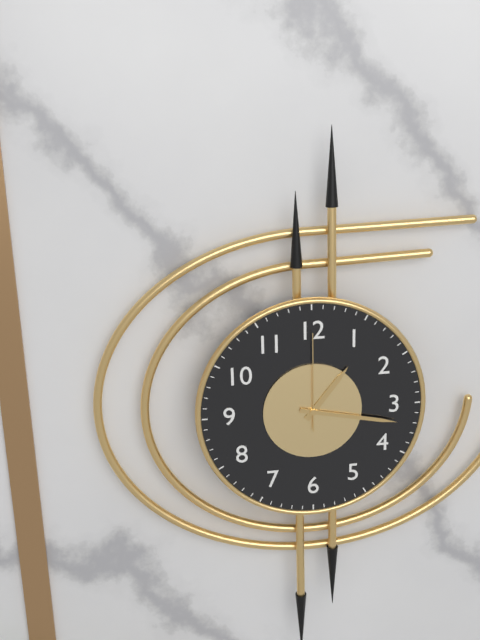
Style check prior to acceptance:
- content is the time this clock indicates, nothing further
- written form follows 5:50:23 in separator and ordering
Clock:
1:17:00
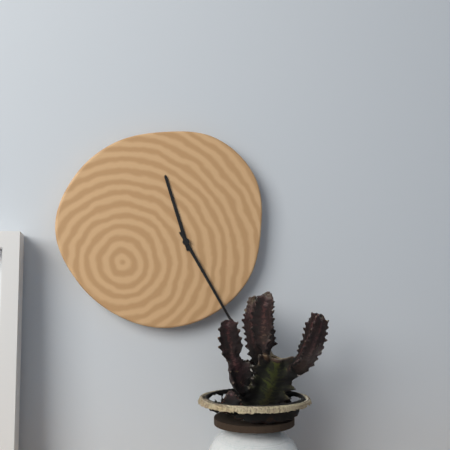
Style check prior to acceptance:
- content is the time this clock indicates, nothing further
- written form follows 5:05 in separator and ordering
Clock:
11:25
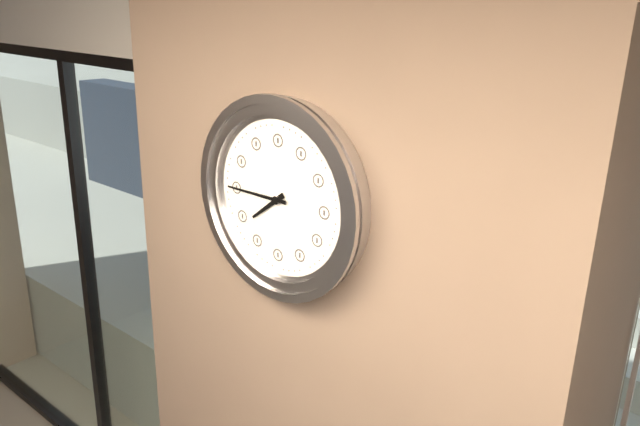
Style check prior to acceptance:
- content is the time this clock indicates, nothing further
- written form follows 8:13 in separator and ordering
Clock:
7:45
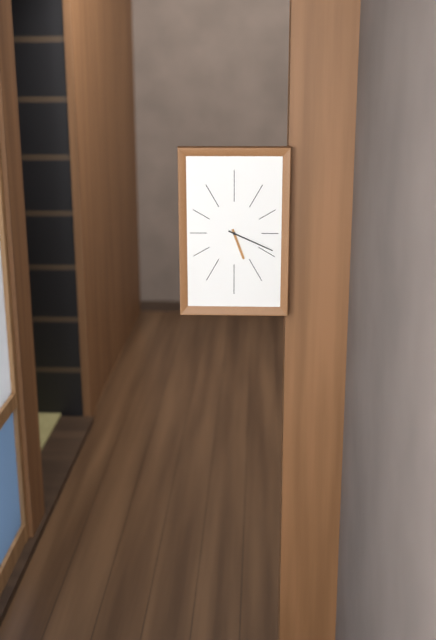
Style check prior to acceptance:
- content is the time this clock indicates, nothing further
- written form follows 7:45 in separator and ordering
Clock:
5:19
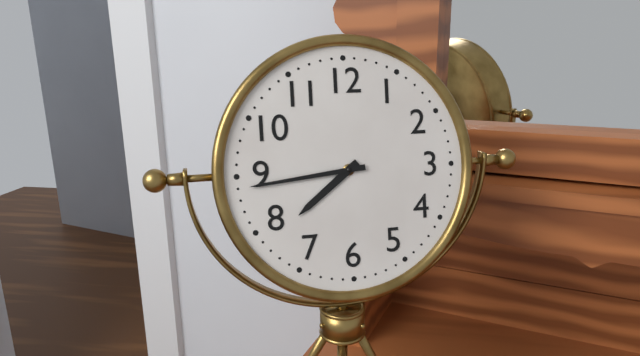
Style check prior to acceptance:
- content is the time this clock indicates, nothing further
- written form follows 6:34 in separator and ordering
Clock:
7:44
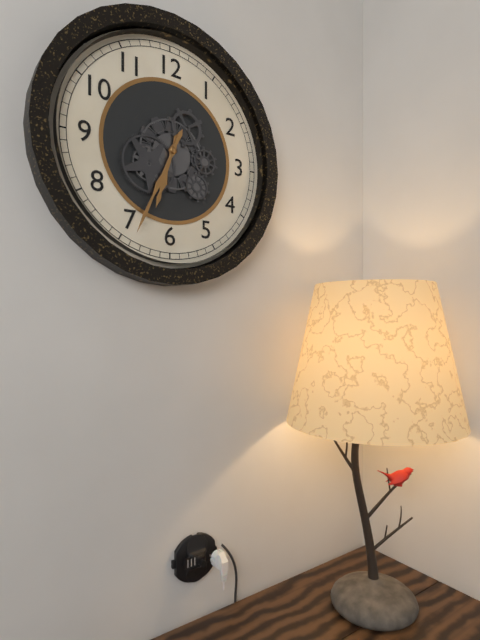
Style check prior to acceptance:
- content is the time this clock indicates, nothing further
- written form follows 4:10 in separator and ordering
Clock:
6:34
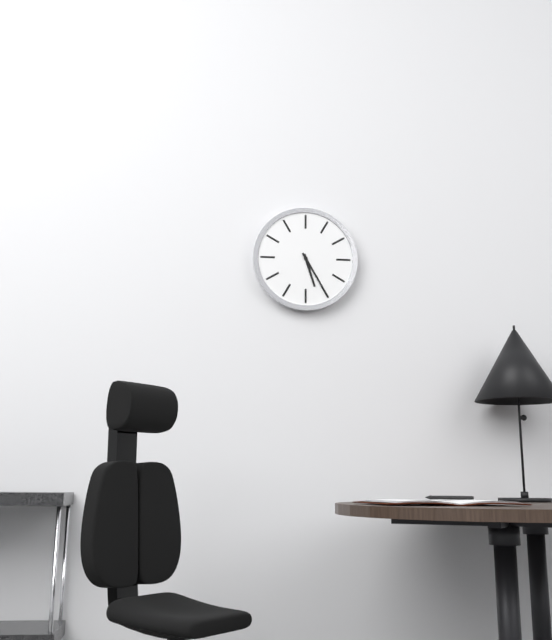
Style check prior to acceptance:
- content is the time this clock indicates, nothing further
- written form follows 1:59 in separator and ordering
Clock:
5:25
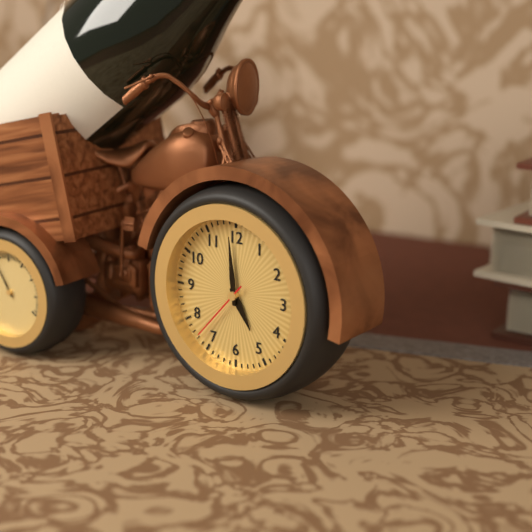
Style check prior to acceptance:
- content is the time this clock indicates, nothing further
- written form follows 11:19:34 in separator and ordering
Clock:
4:59:37
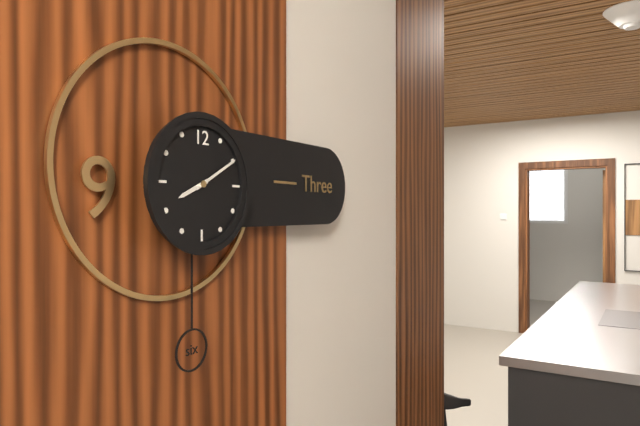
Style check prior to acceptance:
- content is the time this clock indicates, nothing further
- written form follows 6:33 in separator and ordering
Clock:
8:10
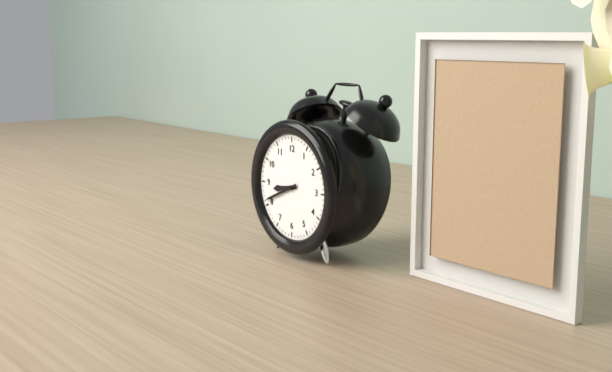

— WRITTEN REQUEST —
Convert the listing above into a JSON list of strings, one string per line, with blank lines skipped and the pictures left out.

— ANSWER TO THIS TASK —
[
  "Style check prior to acceptance:",
  "- content is the time this clock indicates, nothing further",
  "- written form follows 5:50:23 in separator and ordering",
  "Clock:",
  "1:17:00",
  "Style check prior to acceptance:",
  "- content is the time this clock indicates, nothing further",
  "- written form follows 5:05 in separator and ordering",
  "Clock:",
  "11:25",
  "Style check prior to acceptance:",
  "- content is the time this clock indicates, nothing further",
  "- written form follows 8:13 in separator and ordering",
  "Clock:",
  "7:45",
  "Style check prior to acceptance:",
  "- content is the time this clock indicates, nothing further",
  "- written form follows 7:45 in separator and ordering",
  "Clock:",
  "5:19",
  "Style check prior to acceptance:",
  "- content is the time this clock indicates, nothing further",
  "- written form follows 6:34 in separator and ordering",
  "Clock:",
  "7:44",
  "Style check prior to acceptance:",
  "- content is the time this clock indicates, nothing further",
  "- written form follows 4:10 in separator and ordering",
  "Clock:",
  "6:34",
  "Style check prior to acceptance:",
  "- content is the time this clock indicates, nothing further",
  "- written form follows 1:59 in separator and ordering",
  "Clock:",
  "5:25",
  "Style check prior to acceptance:",
  "- content is the time this clock indicates, nothing further",
  "- written form follows 11:19:34 in separator and ordering",
  "Clock:",
  "4:59:37",
  "Style check prior to acceptance:",
  "- content is the time this clock indicates, nothing further",
  "- written form follows 6:33 in separator and ordering",
  "Clock:",
  "8:10"
]